The Kolbs will be in municipal court in Jefferson on Thursday night to give the court their decision after prosecutor James LaSala offered them one week to decide whether to forfeit the dogs before he proceeded with a motion that could include euthanization of the animals.

Court records indicate that the dogs knocked over a woman and her grandchild in Jersey City in 2008, and bit people twice in 2009.

Kolb said she has explanations for each incident, and believes that her dogs were not at fault in any of the Hudson County cases.

In October 2011, the Kolbs agreed to move the dogs to their current residence in Oak Ridge. State law required specific fencing, an enclosure and signage be erected at the home, and the dogs could only be out in public if muzzled and secured on three-foot leashes.

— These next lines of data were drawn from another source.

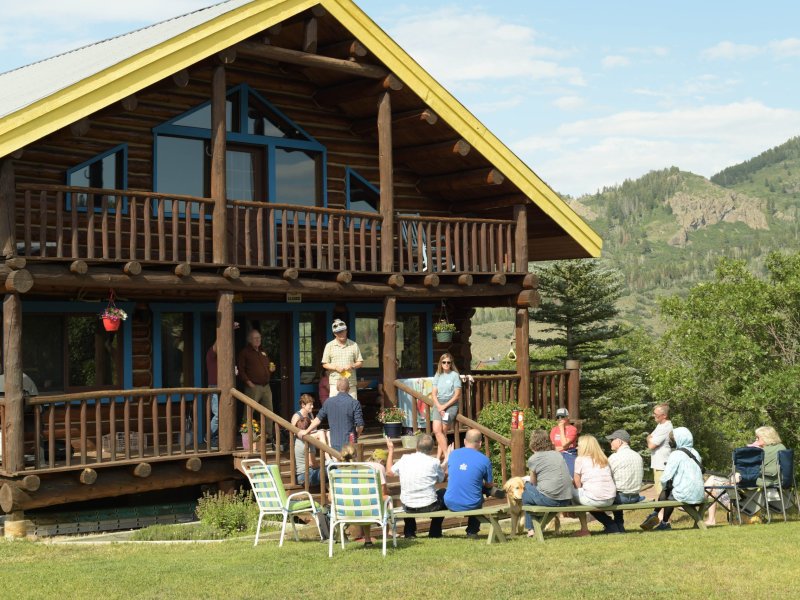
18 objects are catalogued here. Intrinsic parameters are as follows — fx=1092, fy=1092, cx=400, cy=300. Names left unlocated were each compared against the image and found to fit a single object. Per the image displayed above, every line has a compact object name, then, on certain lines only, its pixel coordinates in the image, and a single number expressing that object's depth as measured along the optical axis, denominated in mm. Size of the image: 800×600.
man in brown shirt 17359
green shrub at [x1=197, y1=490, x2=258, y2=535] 14523
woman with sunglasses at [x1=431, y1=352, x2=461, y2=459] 17000
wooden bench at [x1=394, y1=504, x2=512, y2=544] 12398
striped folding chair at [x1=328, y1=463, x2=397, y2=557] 11750
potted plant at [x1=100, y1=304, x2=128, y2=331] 16625
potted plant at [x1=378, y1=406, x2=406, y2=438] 17469
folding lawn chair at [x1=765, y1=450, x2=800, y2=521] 14047
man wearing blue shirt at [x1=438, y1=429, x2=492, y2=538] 12766
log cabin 14828
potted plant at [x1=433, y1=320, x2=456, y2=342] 20219
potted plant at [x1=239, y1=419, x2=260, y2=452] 16016
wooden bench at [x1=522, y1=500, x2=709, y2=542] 12539
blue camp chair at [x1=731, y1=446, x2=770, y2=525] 14070
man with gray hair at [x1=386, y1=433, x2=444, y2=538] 12719
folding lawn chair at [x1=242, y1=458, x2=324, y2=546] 12672
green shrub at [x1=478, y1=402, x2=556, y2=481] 18656
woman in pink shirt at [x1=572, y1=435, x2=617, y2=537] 12828
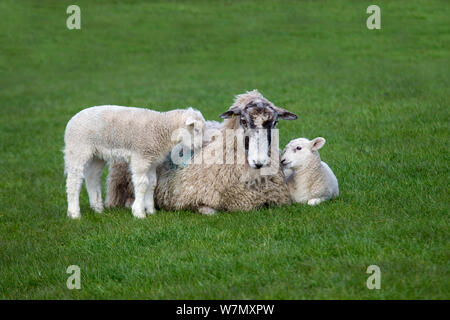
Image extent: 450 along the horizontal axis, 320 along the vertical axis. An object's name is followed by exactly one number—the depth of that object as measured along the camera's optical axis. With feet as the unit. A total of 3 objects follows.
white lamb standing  50.62
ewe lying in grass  50.19
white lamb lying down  50.83
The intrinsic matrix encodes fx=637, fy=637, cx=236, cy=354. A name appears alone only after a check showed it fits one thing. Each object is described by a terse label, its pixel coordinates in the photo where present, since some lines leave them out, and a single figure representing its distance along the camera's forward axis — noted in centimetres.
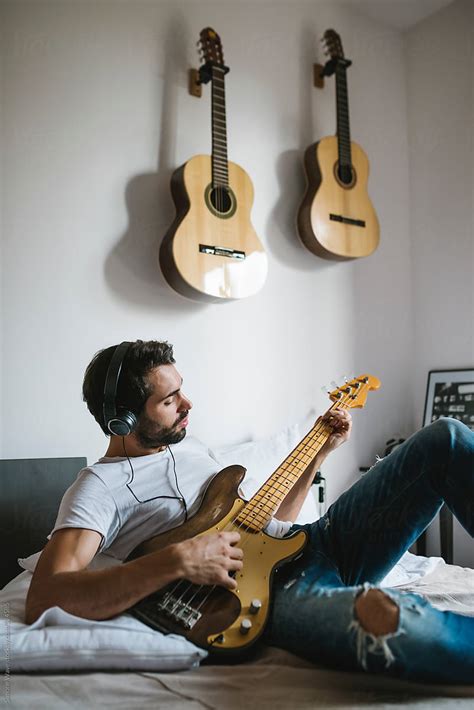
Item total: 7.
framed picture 245
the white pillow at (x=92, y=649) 99
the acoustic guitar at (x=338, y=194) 237
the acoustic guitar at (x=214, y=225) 202
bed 92
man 92
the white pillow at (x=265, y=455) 199
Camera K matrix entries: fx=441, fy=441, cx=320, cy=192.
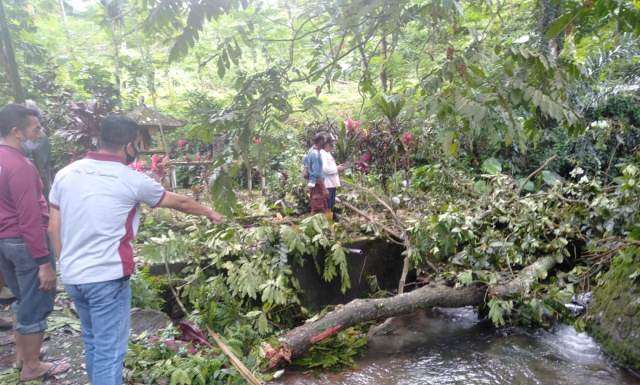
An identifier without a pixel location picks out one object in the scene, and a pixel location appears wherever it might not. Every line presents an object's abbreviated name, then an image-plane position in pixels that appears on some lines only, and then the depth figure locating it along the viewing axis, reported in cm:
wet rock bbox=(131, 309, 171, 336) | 405
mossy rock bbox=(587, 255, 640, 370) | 429
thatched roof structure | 786
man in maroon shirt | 278
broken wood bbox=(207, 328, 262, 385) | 318
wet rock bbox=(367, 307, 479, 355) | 532
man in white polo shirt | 237
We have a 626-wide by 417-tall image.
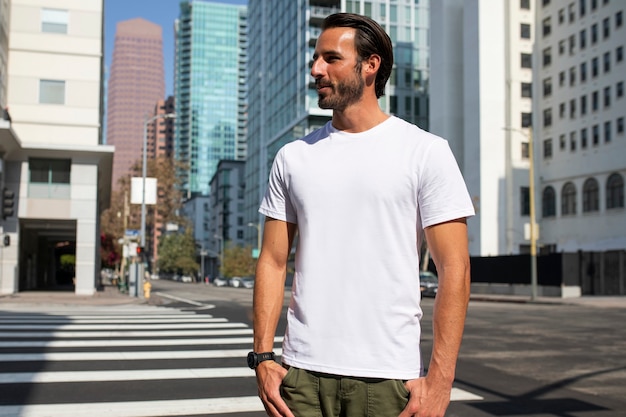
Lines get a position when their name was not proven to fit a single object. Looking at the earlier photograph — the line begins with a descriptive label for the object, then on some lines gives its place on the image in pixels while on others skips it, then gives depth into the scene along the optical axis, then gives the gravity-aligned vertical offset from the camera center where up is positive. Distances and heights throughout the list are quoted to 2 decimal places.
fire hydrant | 30.20 -2.14
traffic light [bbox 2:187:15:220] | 22.05 +1.20
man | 2.36 -0.05
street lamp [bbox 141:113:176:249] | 33.53 +2.06
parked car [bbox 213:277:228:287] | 75.96 -4.38
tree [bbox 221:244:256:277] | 82.00 -2.63
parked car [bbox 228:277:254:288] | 66.44 -3.96
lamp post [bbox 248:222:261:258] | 84.94 +1.51
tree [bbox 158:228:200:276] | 106.38 -1.75
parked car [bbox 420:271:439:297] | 34.31 -2.03
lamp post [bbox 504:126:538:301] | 33.19 +0.11
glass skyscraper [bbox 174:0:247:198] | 71.41 +7.83
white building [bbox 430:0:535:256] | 61.91 +11.61
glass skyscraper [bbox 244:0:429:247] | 71.69 +20.02
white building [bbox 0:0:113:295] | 31.16 +5.61
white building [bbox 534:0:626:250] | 53.50 +10.15
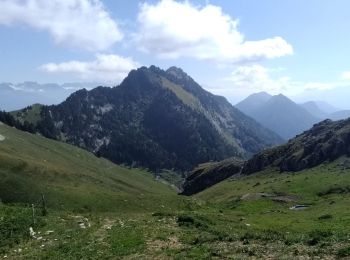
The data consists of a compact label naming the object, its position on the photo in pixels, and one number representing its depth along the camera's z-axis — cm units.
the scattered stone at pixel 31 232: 4191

However, according to Jefferson police, the Kolbs were cited for walking the dogs without a muzzle on Oct. 18, 2011, putting them in contempt of the agreement they had signed.

Kolb explained that on the morning in question, Jumba removed his muzzle because a bear was nearby and he panicked. Imani’s muzzle was on the whole time police were present, she said.

“We have complied with every point of the agreement,” Kolb said. “The police even came and inspect our house to be sure everything was in order so the neighbors were comfortable. We even had a police escort out of Jersey City.”

Jefferson Mayor Russell Felter contended that township officials didn’t know the dogs were coming until well after they’d arrived.

“We inspected the house after the incident last October, but not before,” he said.

“It’s just shocking to me the way the town is lying,” Kolb said.

Jumba and Imani currently reside at Woofs N Whiskers in Andover, and the Kolbs go visit them every day, bringing them food.

“Yet we are still charged $25 a day for their care, and I don’t understand, since we bring them food and watch them eat it,” Kolb said.

“The charge is for boarding,” Felter said. “Any place that shelters animals requires a boarding fee, and owners still have to bring food.”

 The Kolbs have to make their decision public in court on Thursday, as Judge William Bowkley told them it is time to “fish or cut bait.”

The Kolbs have not indicated what their decision will be, and their attorney Robert Dunn said he will “have a decision by the next hearing.”

The Kolbs have the right to appeal the municipal court’s decision.

“I think this is still America, and Jefferson Township doesn’t have the right to ignore all the laws of the whole country,” Kolb said.